Does sedentary lifestyle increase lung cancer risk?

by @NTNUhealth 4 April 2019

By: Lin Jiang, PhD Candidate, Department of Public Health and Nursing

Lung cancer has been the most common cancer type for several decades with a low survival rate worldwide. In Norway, the median survival time was 8.2 and 12.3 months for men and women respectively in 2013. Smoking is the most important risk factor for lung cancer, which accounts for 80-90 % of all lung cancer cases. Due to the declining trend in smoking, other lifestyle factors may become important for the incidence of lung cancer.

Women sitting in sofa

How dangerous is sitting still? (Illustration: iStock)

Sedentary lifestyle describes a series of human behaviors requiring low energy expenditure in a sitting or reclining posture when awake. Due to the development of technology, people perform more sedentary work, drives more cars and spend more times watching TV or playing video games. According to the World Health Organization (WHO), 60 to 85 % of the population worldwide live a sedentary life.

Prolonged sitting as a major sedentary behavior potentially contributes to illness, but its relation with lung cancer has been unclear. Moreover, people who are prolonged sitting can be either physically active or inactive during their leisure time.

Does sedentary lifestyle increase risk of lung cancer? The answer is that the risk may be increased if you are both prolonged seated and physically inactive during your leisure time.

In our study we followed 45,810 cancer-free adults who participated in the second survey of HUNT Study (HUNT2) in Norway (1995-97) to the end of 2014 to see if total sitting time daily or its combination with leisure physical activity level had any connection to developing lung cancer during the two decades. Total sitting time daily and physical activity were self-reported at the beginning of the study. We went to the Cancer Registry of Norway to find the participants who got lung cancer in this period. In total, 549 participants developed lung cancer for an approximate 18 years follow-up.

In our findings, we saw that total sitting time daily by itself was not associated with the incidence of lung cancer. However, participants who were both extendedly seated and physically inactive had a 44 % higher risk of lung cancer.

Our study is the first prospective cohort study to investigate lung cancer risk among people who were both extendedly seated and physically inactive during the leisure time. The findings suggest that both increasing physical activity and decreasing sitting time are important for lung cancer prevention.

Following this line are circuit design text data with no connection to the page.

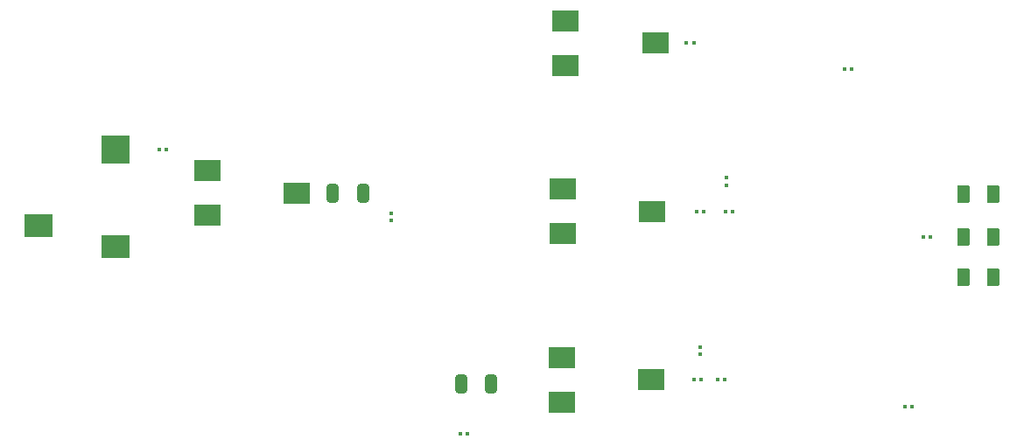
<source format=gbr>
%TF.GenerationSoftware,KiCad,Pcbnew,8.0.5*%
%TF.CreationDate,2024-10-13T18:39:00+03:00*%
%TF.ProjectId,proect,70726f65-6374-42e6-9b69-6361645f7063,rev?*%
%TF.SameCoordinates,Original*%
%TF.FileFunction,Paste,Top*%
%TF.FilePolarity,Positive*%
%FSLAX46Y46*%
G04 Gerber Fmt 4.6, Leading zero omitted, Abs format (unit mm)*
G04 Created by KiCad (PCBNEW 8.0.5) date 2024-10-13 18:39:00*
%MOMM*%
%LPD*%
G01*
G04 APERTURE LIST*
G04 Aperture macros list*
%AMRoundRect*
0 Rectangle with rounded corners*
0 $1 Rounding radius*
0 $2 $3 $4 $5 $6 $7 $8 $9 X,Y pos of 4 corners*
0 Add a 4 corners polygon primitive as box body*
4,1,4,$2,$3,$4,$5,$6,$7,$8,$9,$2,$3,0*
0 Add four circle primitives for the rounded corners*
1,1,$1+$1,$2,$3*
1,1,$1+$1,$4,$5*
1,1,$1+$1,$6,$7*
1,1,$1+$1,$8,$9*
0 Add four rect primitives between the rounded corners*
20,1,$1+$1,$2,$3,$4,$5,0*
20,1,$1+$1,$4,$5,$6,$7,0*
20,1,$1+$1,$6,$7,$8,$9,0*
20,1,$1+$1,$8,$9,$2,$3,0*%
G04 Aperture macros list end*
%ADD10RoundRect,0.079500X-0.079500X-0.100500X0.079500X-0.100500X0.079500X0.100500X-0.079500X0.100500X0*%
%ADD11R,2.500000X2.000000*%
%ADD12RoundRect,0.079500X0.079500X0.100500X-0.079500X0.100500X-0.079500X-0.100500X0.079500X-0.100500X0*%
%ADD13RoundRect,0.079500X0.100500X-0.079500X0.100500X0.079500X-0.100500X0.079500X-0.100500X-0.079500X0*%
%ADD14R,2.800000X2.200000*%
%ADD15R,2.800000X2.800000*%
%ADD16RoundRect,0.250000X-0.375000X-0.625000X0.375000X-0.625000X0.375000X0.625000X-0.375000X0.625000X0*%
%ADD17RoundRect,0.079500X-0.100500X0.079500X-0.100500X-0.079500X0.100500X-0.079500X0.100500X0.079500X0*%
%ADD18RoundRect,0.250000X-0.325000X-0.650000X0.325000X-0.650000X0.325000X0.650000X-0.325000X0.650000X0*%
G04 APERTURE END LIST*
D10*
%TO.C,R13*%
X89055000Y-44200000D03*
X89745000Y-44200000D03*
%TD*%
%TO.C,R12*%
X90855000Y-27800000D03*
X91545000Y-27800000D03*
%TD*%
%TO.C,R11*%
X83255000Y-11500000D03*
X83945000Y-11500000D03*
%TD*%
%TO.C,R10*%
X70955000Y-41600000D03*
X71645000Y-41600000D03*
%TD*%
%TO.C,R9*%
X71755000Y-25300000D03*
X72445000Y-25300000D03*
%TD*%
%TO.C,R8*%
X68655000Y-41600000D03*
X69345000Y-41600000D03*
%TD*%
D11*
%TO.C,R7*%
X55875000Y-43750000D03*
X64525000Y-41600000D03*
X55875000Y-39450000D03*
%TD*%
%TO.C,R6*%
X55975000Y-27450000D03*
X64625000Y-25300000D03*
X55975000Y-23150000D03*
%TD*%
%TO.C,R5*%
X56275000Y-11150000D03*
X64925000Y-9000000D03*
X56275000Y-6850000D03*
%TD*%
D12*
%TO.C,R4*%
X46745000Y-46800000D03*
X46055000Y-46800000D03*
%TD*%
D13*
%TO.C,R3*%
X39400000Y-26145000D03*
X39400000Y-25455000D03*
%TD*%
D12*
%TO.C,R2*%
X16955000Y-19300000D03*
X17645000Y-19300000D03*
%TD*%
D11*
%TO.C,R1*%
X21575000Y-25650000D03*
X30225000Y-23500000D03*
X21575000Y-21350000D03*
%TD*%
D14*
%TO.C,J1*%
X5300000Y-26700000D03*
X12700000Y-28700000D03*
D15*
X12700000Y-19300000D03*
%TD*%
D16*
%TO.C,D3*%
X94800000Y-31700000D03*
X97600000Y-31700000D03*
%TD*%
%TO.C,D2*%
X94800000Y-27800000D03*
X97600000Y-27800000D03*
%TD*%
%TO.C,D1*%
X94800000Y-23600000D03*
X97600000Y-23600000D03*
%TD*%
D17*
%TO.C,C6*%
X69300000Y-38455000D03*
X69300000Y-39145000D03*
%TD*%
%TO.C,C5*%
X71800000Y-22055000D03*
X71800000Y-22745000D03*
%TD*%
D10*
%TO.C,C4*%
X68955000Y-25300000D03*
X69645000Y-25300000D03*
%TD*%
%TO.C,C3*%
X67955000Y-9000000D03*
X68645000Y-9000000D03*
%TD*%
D18*
%TO.C,C2*%
X46125000Y-42000000D03*
X49075000Y-42000000D03*
%TD*%
%TO.C,C1*%
X33725000Y-23500000D03*
X36675000Y-23500000D03*
%TD*%
M02*

</source>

This study was financed by the Extrastiftelsen through the Norwegian Cancer Society and top-up funding from the collaboration partner between the Liaison Committee for Education, Research and Innovation in Central Norway and Central Norway Regional Health Authority. None of the funding sources was involved in any aspect of the study design, conduct, analysis, interpretation of data, or writing the report.

References

  • The Norwegian Directorate of Health. Nasjonalt handlingsprogram med retningslinjer for diagnostikk, behandling or oppfølgning av lungekreft, mesoteliom og thymom [National guidelines for diagnosis, treatment and monitoring of lung cancer, mesothelioma and thymoma]. Oslo: The Norwegian Directorate of Health, 2015.
  • Thorp AA, Owen N, Neuhaus M, Dunstan DW. Sedentary behaviors and subsequent health outcomes in adults: a systematic review of longitudinal studies, 1996–2011. American journal of preventive medicine. 2011;41(2):207-15.
  • Shen D, Mao W, Liu T, Lin Q, Lu X, Wang Q, et al. Sedentary Behavior and Incident Cancer: A Meta-Analysis of Prospective Studies. PloS one. 2014;9(8):e105709.